The plan for discharging a patient begins the moment he or she comes through the door, said Pearl. And the nurse advocate is a part of the team that helps navigate those waters.
On Pearl’s desk is a green plastic toy dinosaur. It sits next to an abalone shell filled with willow fungus smudge. There’s a green tomato desk clock with feet, and a gremlin doll. A cedar rose is pinned on a corkboard next to a dreamcatcher made of leather, beads and feathers. A china doll dressed in pioneer attire sits atop a book hutch which holds a variety of publications and binders with names like “The Drug Guide” and “HIV/AIDS and Hep C.”
Pearl explains that there is a lot of paperwork associated with the job of nurse advocate. She keeps two notebooks to chart information on the people she sees during the day.
At 8 a.m. it’s time for her rounds and she makes her way through to the medical/surgical care centre where she looks over the charts of patients who have been admitted.
She enters an elderly woman’s room, sits next to her on the hospital bed and gives her a hug. Pearl tells the patient how happy she is to see her out of the Intensive Care Unit and that she is eating. They talk quietly as nurses scurry in and out of rooms, changing the dressings on people’s wounds, preparing to transfer patients out to other hospitals. In this busy world, the nurse advocate can be a life raft in a turbulent sea of sickness and suffering.
The usual machines that roll and beep clutter hallways. Meds are being dispensed, and IV poles stand at attention ready for service. Pearl writes some notes in her book as she exits a room. She listens more than she speaks, but when she comments it is to move the conversation along to how the patient is really doing in the hospital environment. Pearl listens to complaints and provides some advice. The patients’ concerns are Pearl’s concerns.
People wave to her as she goes by. She doesn’t rush, and her hugs are frequent. She spends 15 minutes here, another 20 minutes there. Pearl leans in as she listens to an elder’s story.
“Ah, she’s a sweet lady,” Pearl says as she comes out from the visit.
She goes into the section of the hospital called ambulatory care. The nurses sit at a raised round desk in the centre of the room and the patients are positioned in beds around that circle like the spokes of a wheel. Each bed is separated only by a curtain, and yet it is very quiet.
Pearl heads to one patient and sits by his bedside. She puts her hand on his wrist and speaks quietly to him. He’s not from around here. In fact, he’s a long way from his home in The Pas, Manitoba.

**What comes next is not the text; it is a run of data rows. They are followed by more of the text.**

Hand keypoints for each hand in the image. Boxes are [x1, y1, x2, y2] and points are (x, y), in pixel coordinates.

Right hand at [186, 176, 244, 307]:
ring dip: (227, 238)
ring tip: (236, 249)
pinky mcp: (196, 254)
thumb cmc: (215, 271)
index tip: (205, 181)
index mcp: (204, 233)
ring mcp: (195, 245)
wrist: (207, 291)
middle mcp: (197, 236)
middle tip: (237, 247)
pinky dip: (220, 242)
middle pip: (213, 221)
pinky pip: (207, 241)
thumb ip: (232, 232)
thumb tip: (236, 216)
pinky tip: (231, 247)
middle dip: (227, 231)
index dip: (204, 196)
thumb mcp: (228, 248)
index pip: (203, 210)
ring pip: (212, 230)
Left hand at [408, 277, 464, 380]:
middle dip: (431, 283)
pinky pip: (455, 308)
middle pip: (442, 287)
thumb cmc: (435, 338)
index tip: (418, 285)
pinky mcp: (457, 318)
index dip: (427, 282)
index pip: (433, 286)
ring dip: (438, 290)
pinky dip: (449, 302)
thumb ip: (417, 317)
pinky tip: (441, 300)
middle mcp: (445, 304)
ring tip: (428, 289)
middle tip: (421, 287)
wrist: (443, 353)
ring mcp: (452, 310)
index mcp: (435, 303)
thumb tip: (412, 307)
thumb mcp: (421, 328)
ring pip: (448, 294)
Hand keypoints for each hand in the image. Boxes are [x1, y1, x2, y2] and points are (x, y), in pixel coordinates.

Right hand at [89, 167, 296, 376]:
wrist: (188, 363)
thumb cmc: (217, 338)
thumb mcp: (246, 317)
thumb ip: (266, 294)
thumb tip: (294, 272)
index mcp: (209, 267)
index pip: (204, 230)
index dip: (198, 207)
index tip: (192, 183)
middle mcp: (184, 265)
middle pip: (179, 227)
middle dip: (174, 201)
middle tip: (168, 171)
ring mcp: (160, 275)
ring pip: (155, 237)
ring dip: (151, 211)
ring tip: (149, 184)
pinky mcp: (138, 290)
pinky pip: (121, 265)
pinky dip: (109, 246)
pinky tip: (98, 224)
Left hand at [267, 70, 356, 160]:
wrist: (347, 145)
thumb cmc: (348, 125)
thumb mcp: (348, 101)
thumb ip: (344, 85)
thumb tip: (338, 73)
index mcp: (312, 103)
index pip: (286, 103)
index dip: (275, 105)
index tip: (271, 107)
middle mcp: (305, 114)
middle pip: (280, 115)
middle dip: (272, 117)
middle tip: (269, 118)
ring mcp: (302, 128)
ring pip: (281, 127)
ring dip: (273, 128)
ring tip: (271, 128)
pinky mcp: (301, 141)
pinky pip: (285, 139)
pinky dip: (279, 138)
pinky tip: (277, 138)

Sometimes it just takes sitting next to a patient to let them know that someone is there for them, especially if they are alone, without family or other supports.
After visiting with the hospital social worker it’s time to phone the new mom to see how she is making out with plans to get her baby to Victoria for treatment. Dealing with patient needs is not always easy. As needs and wants change, so do the arrangements.
“Now it’s getting complicated,” Pearl says when she gets off the phone. She puts her face in her hands and laughs. Things were all planned. Now Pearl has to start over.
Pearl’s job requires her to liaise with other NTC nurses. She’ll place referrals with the mental health program, with Usma. She’ll meet to discuss signage in emergency, or advise and consult on protocols around death and autopsy. She’ll seek guidance on these and other subjects from elders, and work to increase cultural awareness in the hospital setting.
Without her or the position the continuity of service for First Nations people at West Coast General would be much more disjointed, says NTC acting nursing manager Chris Lemphers.
But regardless of how busy the nurse advocate becomes, it’s all in a day’s work. After charting her patient visits and chasing down a doctor or two for the required paperwork needed to complete some homecare, Pearl will say another prayer, thankful for the day in the job that she loves.
“Some people dream about retirement,” she says. “I never want to retire.”